Lastly, several Rickettsia strains have been detected in the species of Ixodes from Central America, including I. boliviensis (Rickettsia sp. strain IbR/CRC) and I. minor (Rickettsia sp. strain Barva) from Costa Rica, and Ixodes affinis from Belize.56,95,96 These rickettsiae seem to be closely related to each other and group closely related to R. monacensis, as well as endosymbionts of Ixodes from North America. For all of these “unofficial” species, the potential pathogenicity for humans is yet to be determined.

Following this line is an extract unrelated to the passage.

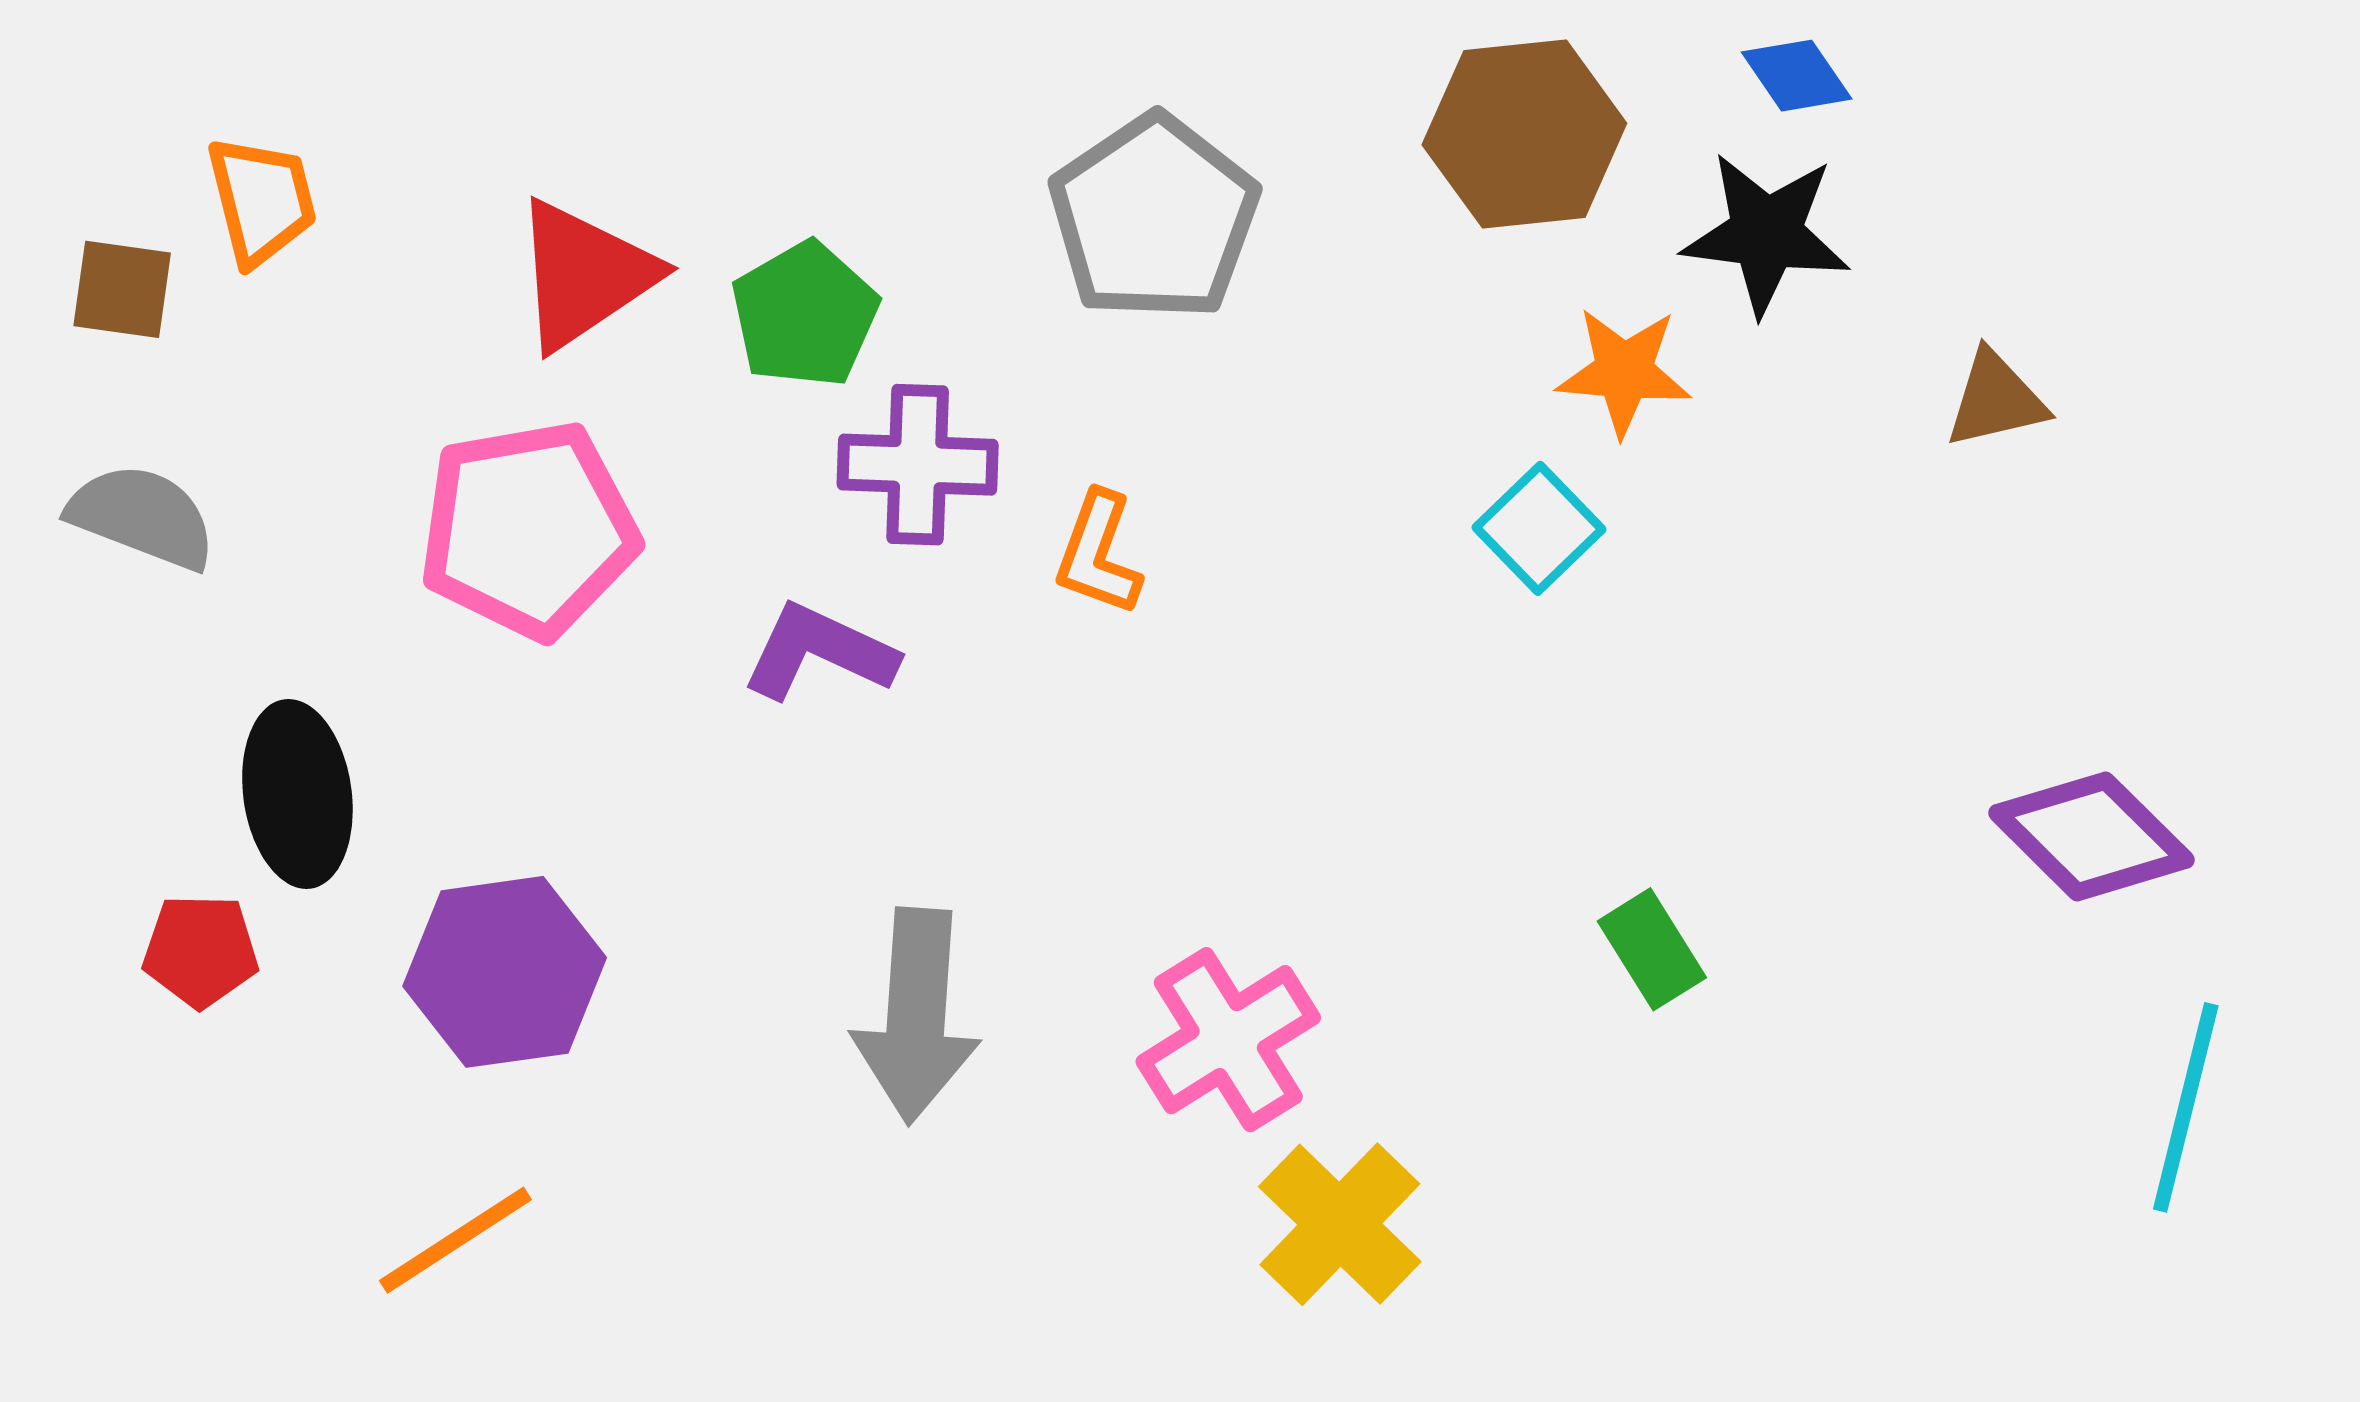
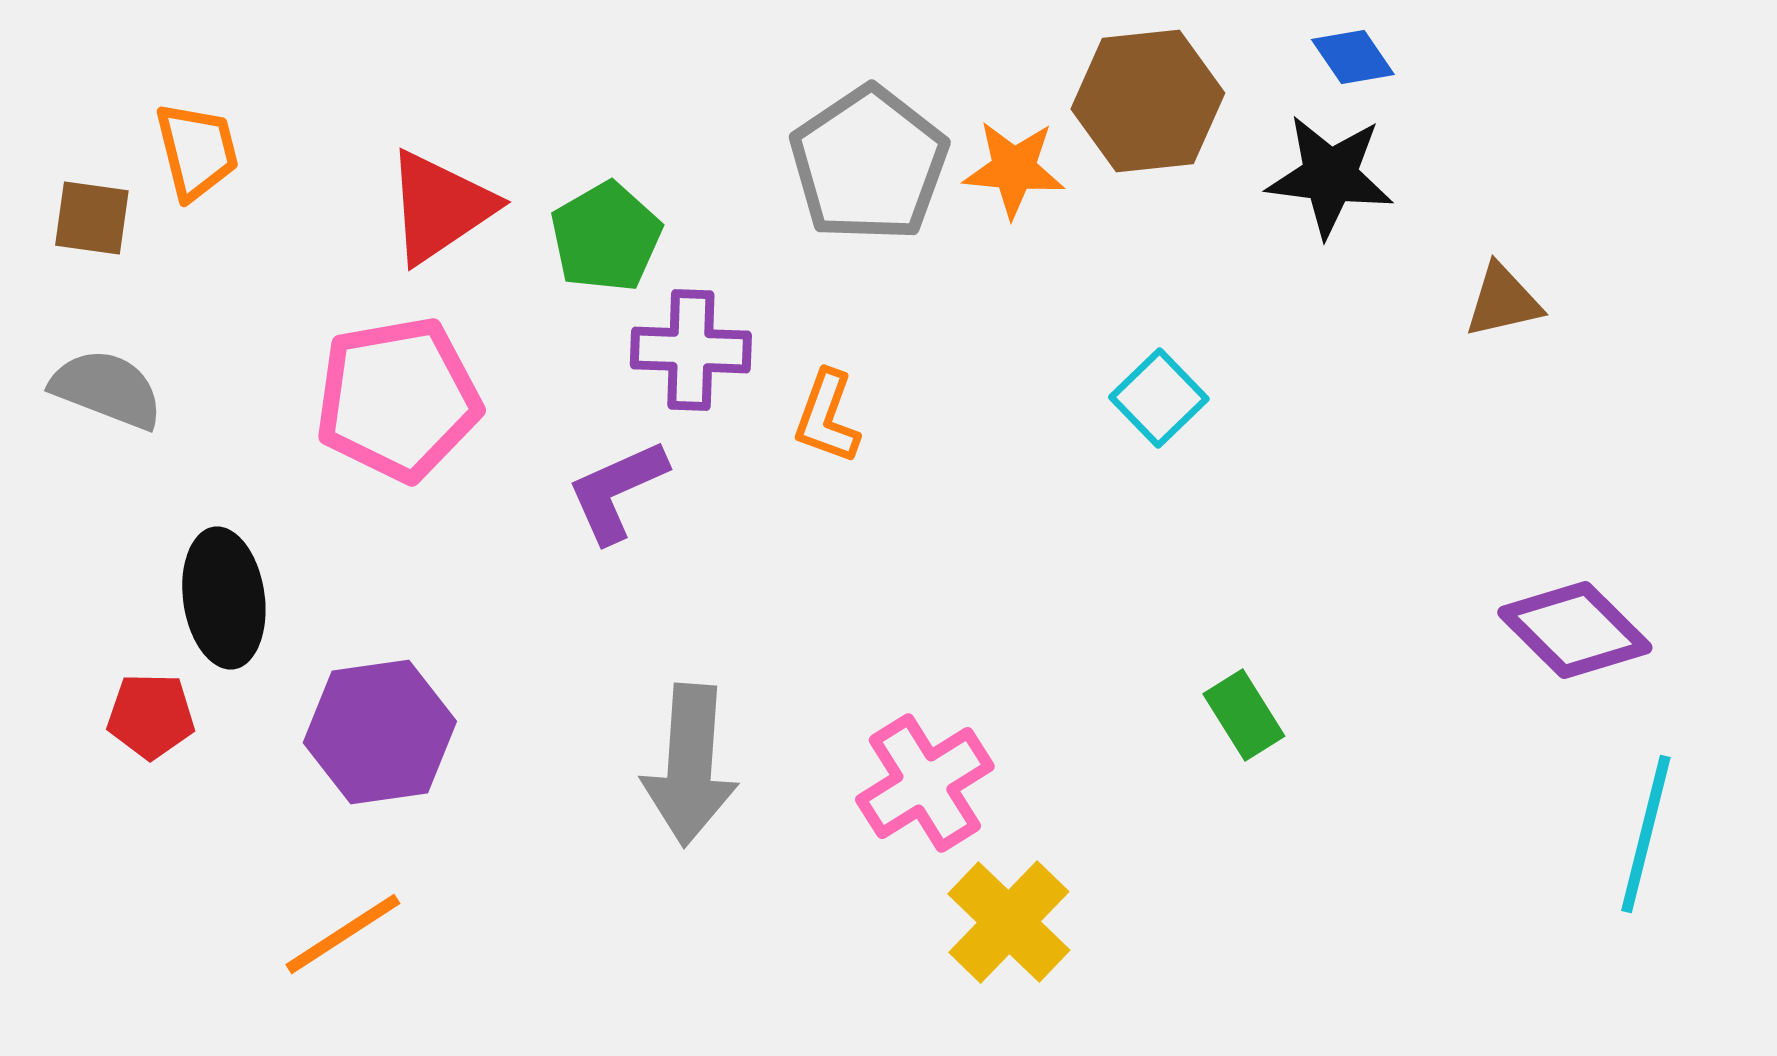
orange star: (1624, 372) -> (1014, 169), moved
purple L-shape: (819, 652) -> (617, 491), turned -49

In Central America, the development of research related to the ecology of ectoparasites and their role as vectors of Rickettsia has generated a considerable amount of information in the last 10 years, both in anthropogenic environments and in wild areas.99 However, there is still a need to improve the awareness and diagnosis of cases, as well as to expand on eco-epidemiological studies especially in countries where information is still lacking. The data available from ticks and fleas suggest that these bacteria are widely distributed in the region; thus, rickettsioses could be an underestimated problem in the absence of greater diagnostic efforts in undetermined febrile cases.
The authors thank Dr Nicole Gottdenker (University of Georgia) for the helpful comments, grammatical editing, and revision of English language. A Troyo’s contributions were supported in part by University of Costa Rica project ED-548.
The authors report no conflicts of interest in this work.